Stored data entries
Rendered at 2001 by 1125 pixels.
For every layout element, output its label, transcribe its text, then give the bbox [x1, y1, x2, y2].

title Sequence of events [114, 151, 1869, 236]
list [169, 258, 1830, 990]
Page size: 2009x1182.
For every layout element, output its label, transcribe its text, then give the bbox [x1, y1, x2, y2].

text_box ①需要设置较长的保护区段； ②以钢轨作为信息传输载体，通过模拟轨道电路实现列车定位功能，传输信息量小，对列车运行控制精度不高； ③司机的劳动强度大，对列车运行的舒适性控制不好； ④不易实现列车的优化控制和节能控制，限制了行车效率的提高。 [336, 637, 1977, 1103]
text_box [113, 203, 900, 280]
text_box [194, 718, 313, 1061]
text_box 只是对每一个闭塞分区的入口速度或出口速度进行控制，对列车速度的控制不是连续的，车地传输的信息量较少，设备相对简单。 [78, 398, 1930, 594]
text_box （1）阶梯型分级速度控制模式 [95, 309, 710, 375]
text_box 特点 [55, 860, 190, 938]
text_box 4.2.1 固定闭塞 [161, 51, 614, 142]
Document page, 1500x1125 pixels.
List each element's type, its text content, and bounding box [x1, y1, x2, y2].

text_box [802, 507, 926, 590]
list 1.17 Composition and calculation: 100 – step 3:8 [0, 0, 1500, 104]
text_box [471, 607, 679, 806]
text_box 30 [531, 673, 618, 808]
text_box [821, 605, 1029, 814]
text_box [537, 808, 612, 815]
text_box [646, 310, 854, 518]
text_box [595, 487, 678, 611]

§ WHAT NEEDS TO BE DONE:
Retrieve each line of the data in which the word "pixels" can be found.

§ RESPONSE AREA:
Rendered at 2001 by 1125 pixels.
Document page, 1500x1125 pixels.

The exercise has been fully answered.